Anyway, Boomer rammed me in the back with his arms and yelled:
"Go! It's Buttercup! Go! Go! Just go and ask her! And give her the roses!"
And don't kill the roses. And don't die of a heart attack. My heart was pounding so fast and crazy as I zipped down the stairs and to the front door, roses in hand, that I was sure that it would just snuff out. Like a dying motor. But it had better not, since I didn't want mourners carrying my coffin to the dance. I landed right in front of the door with a thump, and I was shaking like an earthquake. Don't freak out, don't freak out… HELLLP!! I'm freakin' out!! But before my brain totally shut down, I seized the doorknob and yanked the door open, squeezing my eyes shut.
"I…I…Buttercup, I…" I spluttered. Get a grip. Don't you dare freak out.

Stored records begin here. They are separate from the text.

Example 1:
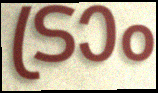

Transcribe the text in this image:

ട്രാം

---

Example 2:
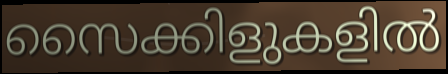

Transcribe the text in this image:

സൈക്കിളുകളിൽ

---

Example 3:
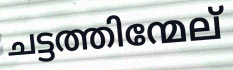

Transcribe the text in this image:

ചട്ടത്തിന്മേല്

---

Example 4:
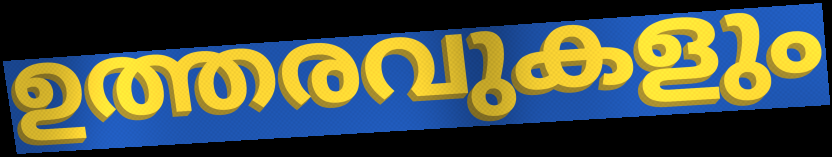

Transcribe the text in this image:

ഉത്തരവുകളും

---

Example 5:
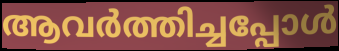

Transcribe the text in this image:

ആവർത്തിച്ചപ്പോൾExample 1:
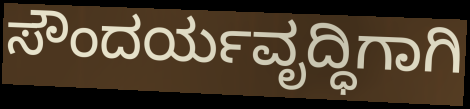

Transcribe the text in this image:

ಸೌಂದರ್ಯವೃದ್ಧಿಗಾಗಿ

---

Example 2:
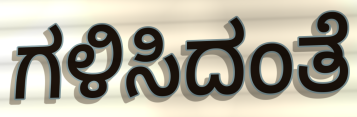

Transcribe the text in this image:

ಗಳಿಸಿದಂತೆ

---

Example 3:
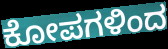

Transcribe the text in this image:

ಕೋಪಗಳಿಂದ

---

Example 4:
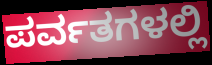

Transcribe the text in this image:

ಪರ್ವತಗಳಲ್ಲಿ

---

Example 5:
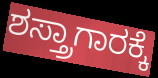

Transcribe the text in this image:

ಶಸ್ತ್ರಾಗಾರಕ್ಕೆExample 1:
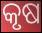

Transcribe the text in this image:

କୃଷ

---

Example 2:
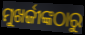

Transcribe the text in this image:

ମୁଖର୍ଜୀଙ୍କଠାରୁ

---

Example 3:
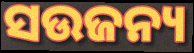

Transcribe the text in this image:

ସଉଜନ୍ୟ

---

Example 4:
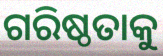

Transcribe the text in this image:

ଗରିଷ୍ଠତାକୁ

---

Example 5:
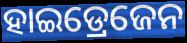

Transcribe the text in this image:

ହାଇଡ୍ରେଜେନ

I plucked up every particle of courage in my body, and thrusting my bundle of rose out in a dramatic pose and dropping to my knees, I cried:
"B-cup, I love you!! Will you go to the dance with me?!!"

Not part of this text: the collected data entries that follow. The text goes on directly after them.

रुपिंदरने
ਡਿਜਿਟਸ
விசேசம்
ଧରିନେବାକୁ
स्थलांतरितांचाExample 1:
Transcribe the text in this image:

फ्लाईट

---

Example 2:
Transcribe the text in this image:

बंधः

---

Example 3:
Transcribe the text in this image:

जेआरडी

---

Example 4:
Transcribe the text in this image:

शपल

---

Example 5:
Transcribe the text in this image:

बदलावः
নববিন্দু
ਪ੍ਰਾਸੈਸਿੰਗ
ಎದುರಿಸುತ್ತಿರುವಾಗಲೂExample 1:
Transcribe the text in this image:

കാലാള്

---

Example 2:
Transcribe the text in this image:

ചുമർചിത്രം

Silence. *crickets chirp* What; was she too awestruck to answer or something? Curiously, I slowly opened my eyes, and my heart literally stopped. In one dull thud. There was an acne attacked, Malph's deliveryman standing in front of me, holding a bag with the groceries that Professor had ordered online yesterday, his mouth hanging open in a perfect dumbstruck O. And then the waistband of my dress pants, with that damn loose elastic, dropped down and settled on the floor. Spotlight on my boxers, out for the whole world to see. My jaw hit the floor like a boulder and time stopped. None of the muscles in my body would respond, and I could only gape up at the guy from where I was kneeling on the floor, in my bunny patterned boxers and presenting a bouquet of roses. The silence hung over us, like we were in a bad romantic comedy that somebody'd just paused. Hell's freaking bells. Oh my god oh my god oh my god oh my god oh my god…. OH MY GOD!! In the same moment, he dropped the groceries and I dropped the roses, and we both shrieked like girls.
"!!!!!!!!"
I bolted into the house at a speed thousands of times faster than light, and the deliveryman ran away towards the street at the same speed. I slammed the door shut, panting, my face redder than a tomato, pulling up my pants with shaking hands. God, please shoot me now. And lo and behold, Brick was standing in front of me, laughing his butt off. My face dropped instantly. How about shooting me now?? I crossed my arms and glared at Brick until he finally stopped laughing enough to talk.
"Buttercup's… going…out..w…with Mitch!! She's already out with him now!! She's going with him to the dance!!"
The world stopped again. Did I just hear what I think I did?!! My jaw crashed open.